◆ Problem set:
1/ Translate this sentence from the post on mirrorless versus DSLR cameras into Spanish: "I kept my Nikon D850 and D810 along with all my Nikon F mount lenses."
2/ Carry on the post about choosing between mirrorless and DSLR cameras, picking up right after its final sentence.

◆ Extract to read:
Mirrorless or DSLR
I purchased my first mirrorless interchangeable lens camera back in early May of this year. The Sony a6700. I also picked up three lenses to go with it. The idea was to put a lightweight and compact travel kit together. It worked. I’ve done a few trips with this camera and I’m quite pleased with the results.
I dropped about $5,000 on this Sony mirrorless kit (including extra memory, batteries and other do-dads.) I have image stabilized lenses that give me an effective focal range from 27mm to 900mm. It’s quite effective for most general photography needs I have.
What I didn’t do though, was sell my DSLR’s and replace them with full frame mirrorless bodies and lenses. I kept my Nikon D850 and D810 along with all my Nikon F mount lenses. I spent all summer working with the Sony crop sensor body and Nikon full frame bodies in my kit. It worked out fine having two different brands and types of cameras in my bag.
In the time since I got my first mirrorless body, I’ve been contemplating buying into the mirrorless kit with full frame sensor bodies. Since I’m committed to Sony mirrorless, my primary choices are the A7, A9 or A1 series of cameras. I’ve decided against a 24 megapixel full frame body, been there done that. As a matter of fact my two Nikon DSLR’s are higher resolution than the A9 series, so lets just throw the A9 out of the conversation. I want more resolution than 24 megapixels. It has to be close or better than the Nikon D850 which is 45 megapixels. It has to have equal or better image quality than the Nikon D850 and/or the D810 (36 megapixels.) I’m not paying large sums of money to switch to something that isn’t as good, plain and simple. And when I say as good, I’m talking about using the camera and looking at the files it creates. The Nikon D850 and D810 produce some very very good image files. Both are easy to work with as well. All the extra bells and whistles and video is irrelevant for my comparison. The Sony a6700 does a darn good video so I’m already covered.
The Nikon D850 and the older D810 to some extent, are more or less relegated to being my landscape photography cameras. Yeah, they are both capable of much more than just that, and they can fill in other holes as well. But, that high resolution sensor coupled with the 24-70mm f/2.8 and the 70-200mm f/2.8 gives me a really nice image. I also have the Nikon 200-500 ED VR, but that has sort of been supplanted with the Sony 200-600mm G OSS mounted on my a6700 as a wildlife camera. So, when I look at a full frame mirrorless body to replace the Nikon D850, I can only see a few realistic choices in the Sony lineup. Add to the replacement kit, a Sony 24-70mm f/2.8 and a Sony 70-200mm f/2.8, just to get me an equivalent mirrorless kit to my current DSLR kit.

◆ Supplied material:
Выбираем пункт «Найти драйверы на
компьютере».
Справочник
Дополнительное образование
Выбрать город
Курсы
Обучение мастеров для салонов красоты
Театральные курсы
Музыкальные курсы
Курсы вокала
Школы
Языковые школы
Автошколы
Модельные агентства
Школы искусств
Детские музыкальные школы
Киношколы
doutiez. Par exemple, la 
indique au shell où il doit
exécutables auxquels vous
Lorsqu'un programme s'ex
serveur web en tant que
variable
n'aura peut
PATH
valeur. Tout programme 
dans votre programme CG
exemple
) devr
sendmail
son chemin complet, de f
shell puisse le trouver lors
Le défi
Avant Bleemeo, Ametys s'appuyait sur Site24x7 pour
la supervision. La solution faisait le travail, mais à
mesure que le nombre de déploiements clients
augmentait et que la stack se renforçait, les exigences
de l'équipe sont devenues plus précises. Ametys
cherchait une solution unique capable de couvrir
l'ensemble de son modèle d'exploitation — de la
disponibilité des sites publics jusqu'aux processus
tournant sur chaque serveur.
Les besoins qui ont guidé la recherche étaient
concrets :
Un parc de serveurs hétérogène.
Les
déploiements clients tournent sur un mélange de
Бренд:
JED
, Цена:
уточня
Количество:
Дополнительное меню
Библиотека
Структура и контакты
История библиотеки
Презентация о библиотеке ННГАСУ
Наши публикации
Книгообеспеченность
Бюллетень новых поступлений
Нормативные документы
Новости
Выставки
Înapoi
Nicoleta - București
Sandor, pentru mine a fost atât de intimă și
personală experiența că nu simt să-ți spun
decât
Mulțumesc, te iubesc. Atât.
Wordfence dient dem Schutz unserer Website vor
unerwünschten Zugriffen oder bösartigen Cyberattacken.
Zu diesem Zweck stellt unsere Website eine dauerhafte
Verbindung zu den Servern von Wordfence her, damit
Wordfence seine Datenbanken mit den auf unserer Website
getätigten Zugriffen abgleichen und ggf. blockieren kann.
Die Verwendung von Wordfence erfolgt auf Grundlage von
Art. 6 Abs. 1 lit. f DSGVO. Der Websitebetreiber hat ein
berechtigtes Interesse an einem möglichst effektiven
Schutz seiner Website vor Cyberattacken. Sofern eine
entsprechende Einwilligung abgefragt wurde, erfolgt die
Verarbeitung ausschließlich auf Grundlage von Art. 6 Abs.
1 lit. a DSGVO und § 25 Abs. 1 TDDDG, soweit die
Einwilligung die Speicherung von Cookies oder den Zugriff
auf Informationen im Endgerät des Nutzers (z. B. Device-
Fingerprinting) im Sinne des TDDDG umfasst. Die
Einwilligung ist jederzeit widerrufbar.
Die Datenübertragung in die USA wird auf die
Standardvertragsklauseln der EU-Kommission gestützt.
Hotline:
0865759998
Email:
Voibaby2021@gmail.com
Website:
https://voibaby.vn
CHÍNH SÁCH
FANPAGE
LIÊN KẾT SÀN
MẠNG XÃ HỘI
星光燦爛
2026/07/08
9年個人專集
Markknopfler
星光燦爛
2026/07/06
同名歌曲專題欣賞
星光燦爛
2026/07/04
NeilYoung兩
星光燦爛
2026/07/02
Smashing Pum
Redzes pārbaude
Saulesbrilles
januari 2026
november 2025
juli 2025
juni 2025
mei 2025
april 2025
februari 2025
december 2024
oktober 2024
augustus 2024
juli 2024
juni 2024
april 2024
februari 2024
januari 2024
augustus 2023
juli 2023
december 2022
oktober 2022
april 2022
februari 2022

◆ Results of the exercise:
1/ Me quedé con mis Nikon D850 y D810, junto con todos mis objetivos Nikon de montura F.

2/
I’m not considering picking up a used Sony camera body. Not to replace the Nikon D850 at least. What’s the point of doing that? Spending money to end up where I started for the sake of what? Having mirrorless bodies? Naa, that’s not really solving a problem. So, my current choices (November 2024) are the 50 megapixel Sony A1 at $6,499, the 61 Megapixel a7CR at $2,999, which is roughly a full frame version of the Sony a6700, or the 61 Megapixel Sony a7RV at $3,898. Each of these are good enough bodies when it comes to resolution. They have a little more resolution than my Nikon D850, so a small step up and all do a much nicer video, but I’m still not worried about video, so that’s not a deciding factor. Add to it the cost of the new Sony lenses, the FE 70-200mm f/2.8 GM OSS II at $2,799.99 and the FE 24-70mm f/2.8 GM at $1,699.99, I’m going to need to spend at least $4,000 on lenses to go with a camera that costs over $3,000. We’re up to 7-8k dollars just to replace a Nikon D850 kit with something comparable image quality wise.
I don’t think so. I don’t have an $8,000 hole in my ability to make a nice landscape photograph using the Nikon D850.
And so here is the reality of mirrorless. It’s more expensive and isn’t giving me a solution to a problem. The Sony a6700 provided me with a solution. I needed a lightweight travel kit with some decent capability. I didn’t have that with the Nikon gear. The Sony a6700 filled a $5,000 hole in my travel kit. But that was the only real hole I had in my kit. Problem solved and it wasn’t exactly cheap. I could have just stuck with the Nikon DSLR’s for my travel kit and saved some money, but I took the dive into mirrorless and solved a true problem for myself and added some additional capability to my kit with the addition of the FE 200-600mm G OSS lens, giving me a really nice upgrade to my wildlife kit, all while losing a little weight in the bag. But that’s where it stopped.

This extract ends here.